From initiating study of the economics of the Internet and online behavior, to championing open access and new library technologies, Jeff MacKie-Mason’s career is a testament to the power of information and how far it’s come in recent years.
MacKie-Mason’s journey in the field of information sciences first began as a professor of economics and public policy at the University of Michigan, where he served as one of the founding faculty members of their School of Information. In 2010, he became its dean and remained in that position until he was hired as UC Berkeley’s University Librarian and Chief Scholarship Officer in 2015. At the same time, he was appointed a professor in the School of Information and in the Department of Economics.
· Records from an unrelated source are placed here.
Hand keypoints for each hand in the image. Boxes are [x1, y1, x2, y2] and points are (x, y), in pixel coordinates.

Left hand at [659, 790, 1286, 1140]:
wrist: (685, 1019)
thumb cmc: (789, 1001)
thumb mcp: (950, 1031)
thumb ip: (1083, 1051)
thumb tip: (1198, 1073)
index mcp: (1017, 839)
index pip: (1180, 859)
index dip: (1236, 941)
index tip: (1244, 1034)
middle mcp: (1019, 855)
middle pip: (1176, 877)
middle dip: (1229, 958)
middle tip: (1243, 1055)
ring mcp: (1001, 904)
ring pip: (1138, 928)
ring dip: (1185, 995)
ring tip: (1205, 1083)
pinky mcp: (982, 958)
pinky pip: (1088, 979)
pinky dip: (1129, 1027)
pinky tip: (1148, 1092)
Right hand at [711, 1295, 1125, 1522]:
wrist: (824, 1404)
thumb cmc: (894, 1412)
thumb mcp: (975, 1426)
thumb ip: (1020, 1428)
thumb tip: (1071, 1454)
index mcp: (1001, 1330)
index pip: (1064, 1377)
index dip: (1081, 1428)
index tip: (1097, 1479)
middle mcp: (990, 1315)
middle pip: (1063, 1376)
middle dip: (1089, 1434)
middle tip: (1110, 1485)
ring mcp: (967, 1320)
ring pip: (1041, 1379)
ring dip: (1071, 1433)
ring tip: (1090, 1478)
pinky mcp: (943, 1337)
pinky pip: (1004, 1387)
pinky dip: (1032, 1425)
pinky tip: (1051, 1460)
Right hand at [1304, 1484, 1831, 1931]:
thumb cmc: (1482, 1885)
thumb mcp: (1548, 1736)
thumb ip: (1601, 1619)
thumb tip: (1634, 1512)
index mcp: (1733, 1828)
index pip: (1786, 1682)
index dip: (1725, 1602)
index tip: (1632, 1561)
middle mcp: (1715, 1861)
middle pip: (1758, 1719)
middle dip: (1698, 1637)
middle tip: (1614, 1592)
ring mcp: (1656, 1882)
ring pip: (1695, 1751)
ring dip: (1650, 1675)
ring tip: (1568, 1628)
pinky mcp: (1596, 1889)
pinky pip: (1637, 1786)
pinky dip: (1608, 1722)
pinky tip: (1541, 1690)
“I’m really grateful for how much the School of Information community welcomed me and made me feel part of the community. Everyone made me feel at home, took me seriously as a member of the faculty, and I really appreciated…having a home here,” he said.
According to Marti Hearst, “Jeff was enormously helpful as an advisor to me in my roles as Head of School and Interim Dean, and he played a key role in the success of the I School and in retaining its independence. He has also been a consistent expert voice in matters pertaining to information economics as well as an outstanding steward of Berkeley libraries.”
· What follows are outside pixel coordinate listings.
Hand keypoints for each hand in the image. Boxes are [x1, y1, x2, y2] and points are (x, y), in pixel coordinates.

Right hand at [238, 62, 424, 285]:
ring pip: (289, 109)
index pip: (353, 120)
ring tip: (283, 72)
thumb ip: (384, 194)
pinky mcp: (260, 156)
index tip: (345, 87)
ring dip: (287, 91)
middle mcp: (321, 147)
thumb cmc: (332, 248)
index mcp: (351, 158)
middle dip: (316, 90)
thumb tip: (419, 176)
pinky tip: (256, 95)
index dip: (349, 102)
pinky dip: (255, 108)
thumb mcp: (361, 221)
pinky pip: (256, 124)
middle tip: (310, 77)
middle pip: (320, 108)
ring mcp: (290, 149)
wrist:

A standout accomplishment in MacKie-Mason’s role as University Librarian was his successful negotiations for open access to academic publications leading to a series of transformative open access agreements.
Scholars at UC Berkeley, and around the world, publish their work in academic journals and conference proceedings. Most of the cost of research comes from public funding, however, access to the published papers is often costly due to large fees charged by the publishers. While this is a long-standing issue, those costs continued to rise while MacKie-Mason was University Librarian. Thus, as co-chair of UC’s publisher negotiation team, MacKie-Mason took a resolute stand and advocated for open access to such work, brokering a series of open access publishing deals for the UC system and, most importantly, for the public, which largely cannot afford the hefty price of scientific journal subscriptions.
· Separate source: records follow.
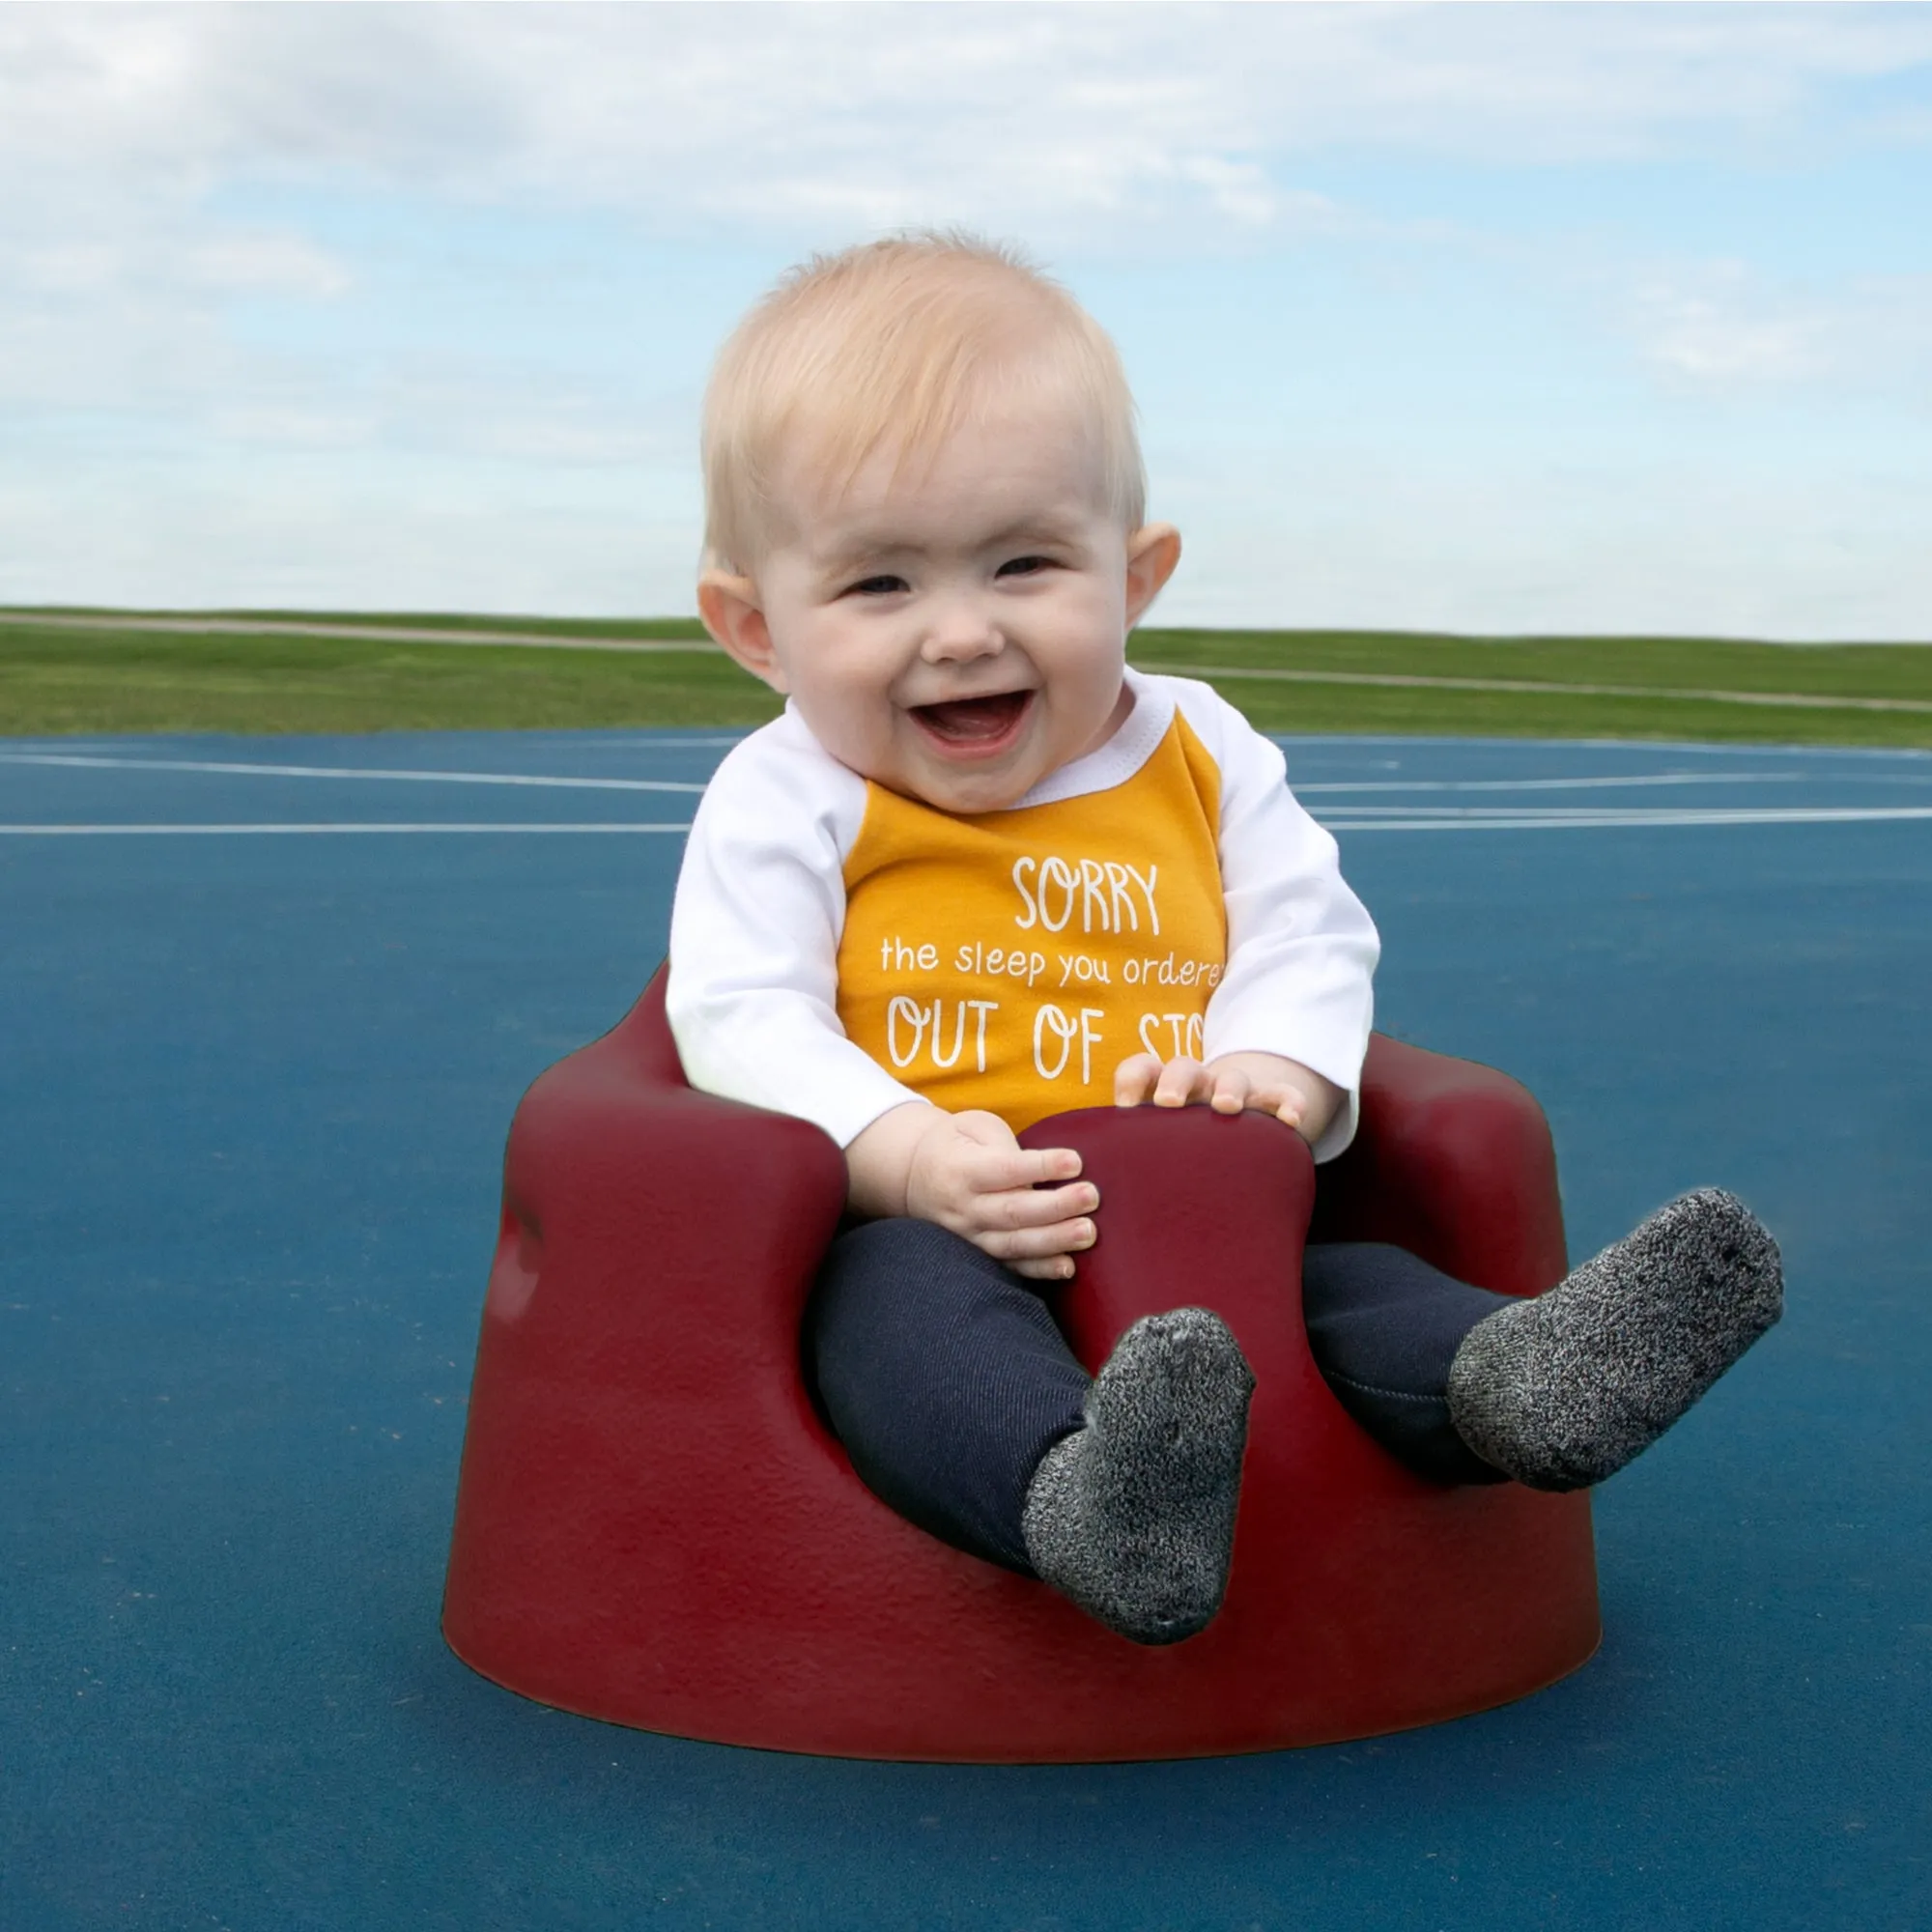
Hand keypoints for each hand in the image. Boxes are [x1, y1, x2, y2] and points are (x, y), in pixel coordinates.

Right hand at [847, 1103, 1098, 1281]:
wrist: (912, 1176)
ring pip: (1013, 1244)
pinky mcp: (978, 1255)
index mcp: (961, 1169)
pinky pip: (1010, 1267)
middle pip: (1012, 1211)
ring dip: (1053, 1241)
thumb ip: (1004, 1144)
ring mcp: (969, 1236)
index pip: (1004, 1169)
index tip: (1075, 1161)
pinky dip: (1039, 1270)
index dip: (1040, 1166)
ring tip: (1088, 1232)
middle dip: (1055, 1207)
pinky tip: (1068, 1266)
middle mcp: (963, 1207)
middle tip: (1091, 1196)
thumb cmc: (957, 1144)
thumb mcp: (974, 1127)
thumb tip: (1042, 1170)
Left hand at [1112, 1049, 1339, 1144]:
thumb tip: (1097, 1201)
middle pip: (1184, 1068)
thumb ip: (1131, 1163)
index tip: (1126, 1107)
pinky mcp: (1268, 1105)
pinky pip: (1283, 1096)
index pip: (1143, 1070)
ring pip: (1234, 1077)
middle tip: (1169, 1102)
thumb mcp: (1155, 1151)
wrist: (1226, 1143)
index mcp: (1162, 1092)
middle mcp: (1197, 1087)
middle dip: (1176, 1081)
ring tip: (1227, 1107)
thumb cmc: (1178, 1155)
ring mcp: (1234, 1093)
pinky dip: (1290, 1103)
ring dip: (1229, 1087)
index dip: (1133, 1080)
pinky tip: (1292, 1121)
“Once information is produced in digital form, the cost of making copies and providing access is essentially zero,” he said. “The more people who have access to [scholarly] discoveries, the better the world is going to be… public citizens pay to create the research that’s for the benefit of everybody, but then even though it’s on a server where it doesn’t cost anything to distribute it, we make them pay to read it.”
Since then, he has successfully made more than fifty percent of the articles produced by University of California scholars eligible for open access publication. He expects that number to rise to seventy percent in the next couple of years.
“I’m really grateful for how much the School of Information community welcomed me and made me feel part of the community. Everyone made me feel at home, took me seriously as a member of the faculty, and I really appreciated…having a home here.”
In addition to his work with open scholarship, the Library under MacKie-Mason has begun working to utilize artificial intelligence to help transcribe and organize archival materials in the Library. For example, the Bancroft Library recently wrapped up a project with I School Master of Information and Data Science alums that involved using custom machine learning models to extract data from handwritten Japanese-American confinement records. “We’re finding applications like that that are enabling us to make information more available and more findable all the time, which is exactly what the library is all about,” he added.
Another exciting recent project was a collaboration with Chinese e-commerce company Alibaba and Sichuan University to develop optical character recognition (OCR) for old Chinese manuscripts. With the help of AI, this will make it easier to recognize handwritten characters and digitize them to allow for algorithmic searching.
Alongside these accomplishments, MacKie-Mason has drawn attention in his research, teaching and Library leadership to a growing problem that threatens the future of information use: the rise of mis- and disinformation. New technologies have enabled bad actors to maliciously mislead audiences, whether with false “news” or with doctored texts, photos, and videos.
As a result, the Library is stepping up to help filter out the bad from the good. “The mission statement for this library is that we help users find, evaluate, use, and create knowledge; evaluation is a crucially important and growing function,” MacKie-Mason noted. “We really need courses in information literacy, and we need skills and technologies and practices that greatly improve our critical thinking about information, so we know whether we can believe what we’re reading or not.”
Now that he’s retired, he is looking forward to spending time with his three grandchildren and practicing piano. “I’m going to miss the library and the university. I spent my entire life in school basically, so it’s going to be a big change. I will still be a student, but I won’t be producing as an academic,” he said.
Currently, MacKie-Mason is learning to play Beethoven’s “Tempest” Sonata, a few of Mozart’s piano-violin duets, Gershwin, and Bach; he will be posting his efforts on his SoundCloud account.